Nos últimos dias, o Ciberlab ajudou a Polícia do Rio de Janeiro na operação contra um grupo que teria planejado no Discord um ataque contra adolescentes e pessoas LGBTs no show da cantora Lady Gaga, na praia de Copacabana.

Essa não foi a primeira vez que o Discord apareceu como um elemento central em tramas de ataques — concretizados ou não — no Brasil, muitas vezes movidos por discurso de ódio.

Em abril, integrantes de comunidades no Discord passaram a ser investigados em quatro Estados por atentados contra moradores de rua.

Em novembro de 2024, um homem que usava apelido de "Hitler da Bahia" em plataformas como o Discord foi preso acusado de crimes digitais, como estupro virtual, incentivo à automutilação, comercialização de imagens de pedofilia e violência psicológica contra mulher.

Autoridades e pesquisadores em alerta

Casos como esses têm chamado a atenção de autoridades e pesquisadores que acompanham o alcance de discursos extremistas na internet.

"Com certeza, hoje é a plataforma que mais preocupa", diz Tatiana Azevedo, pesquisadora independente sobre movimentos extremistas online e responsável por relatórios usados como base pelo poder público.

"Em todas as plataformas, a gente tem algum tipo de coisa horrenda. O problema no Discord é que ele vem produzindo a coisa horrenda ao vivo e, a partir dali, contamina outras redes."

Levantamento da Safernet mostra que no primeiro trimestre de 2025 o número de denúncias envolvendo o Discord aumentou 172,5%, em relação ao mesmo período do ano anterior. Os maiores aumentos foram nos crimes de apologia e incitação a crimes contra a vida, homofobia e pornografia infantil.

Cooperação e preocupações com a plataforma

Segundo o delegado Barreto, o Discord tem colaborado com investigações, fornecendo alertas e participando de treinamentos com o Ministério da Justiça. Apesar disso, ele aponta que as denúncias envolvendo a plataforma têm aumentado, principalmente em transmissões de cenas cruéis.

"Eu chego a me questionar o quão cruel uma pessoa pode ser. A realidade é muito pior que a ficção", diz ele, comparando os casos com séries de ficção.

Durante a entrevista, o delegado usou palavras como "atrocidade", "perverso", "terror" e "barbaridade" para descrever os casos.

Os ataques costumam ser transmitidos ao vivo e são chamados pelos autores de "lulz", termo relacionado ao "LOL" (rindo alto) diante de atos cruéis.

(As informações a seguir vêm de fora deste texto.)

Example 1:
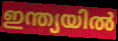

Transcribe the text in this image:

ഇന്ത്യയിൽ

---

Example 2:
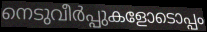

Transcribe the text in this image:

നെടുവീർപ്പുകളോടൊപ്പം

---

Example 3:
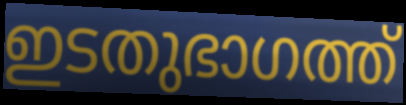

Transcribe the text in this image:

ഇടതുഭാഗത്ത്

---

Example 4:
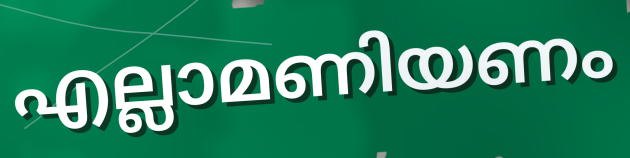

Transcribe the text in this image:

എല്ലാമണിയണം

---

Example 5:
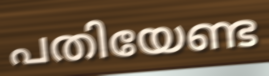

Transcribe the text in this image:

പതിയേണ്ടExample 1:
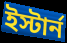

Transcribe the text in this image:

ইস্টার্ন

Em 7 de maio, o deputado federal Guilherme Boulos (Psol-SP) pediu ao MPF a suspensão do Discord no Brasil, devido aos casos envolvendo a plataforma.

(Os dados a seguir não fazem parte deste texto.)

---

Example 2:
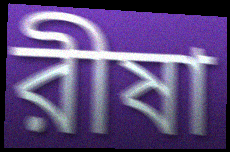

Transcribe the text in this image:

রীষা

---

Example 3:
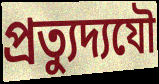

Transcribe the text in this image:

প্রত্যুদ্যযৌ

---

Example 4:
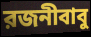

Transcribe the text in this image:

রজনীবাবু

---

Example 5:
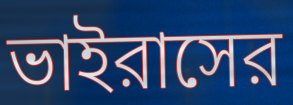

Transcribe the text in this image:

ভাইরাসের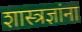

O Discord, em nota, declarou preocupação com a forma como tem sido retratado e afirmou colaborar com autoridades, mantendo uma política de tolerância zero a atividades ilegais.

O que faz do Discord um problema?

O Discord foi criado em 2015 como uma plataforma para gamers compartilharem conteúdo e experiências. Todas as plataformas digitais podem ser espaços para extremismo, mas, segundo o pesquisador João Victor Ferreira (UnB), o Discord se diferencia por permitir a criação de comunidades fechadas, chamadas servidores.

"Você tem ali uma comunidade mais fechada, que cria conteúdo para si mesma, e não para se tornar famosa ou ganhar dinheiro", explica Ferreira.

Essa estrutura fechada, somada à ideologia gamer próxima ao libertarianismo e à resistência à moderação, torna o ambiente propício à radicalização, segundo os pesquisadores.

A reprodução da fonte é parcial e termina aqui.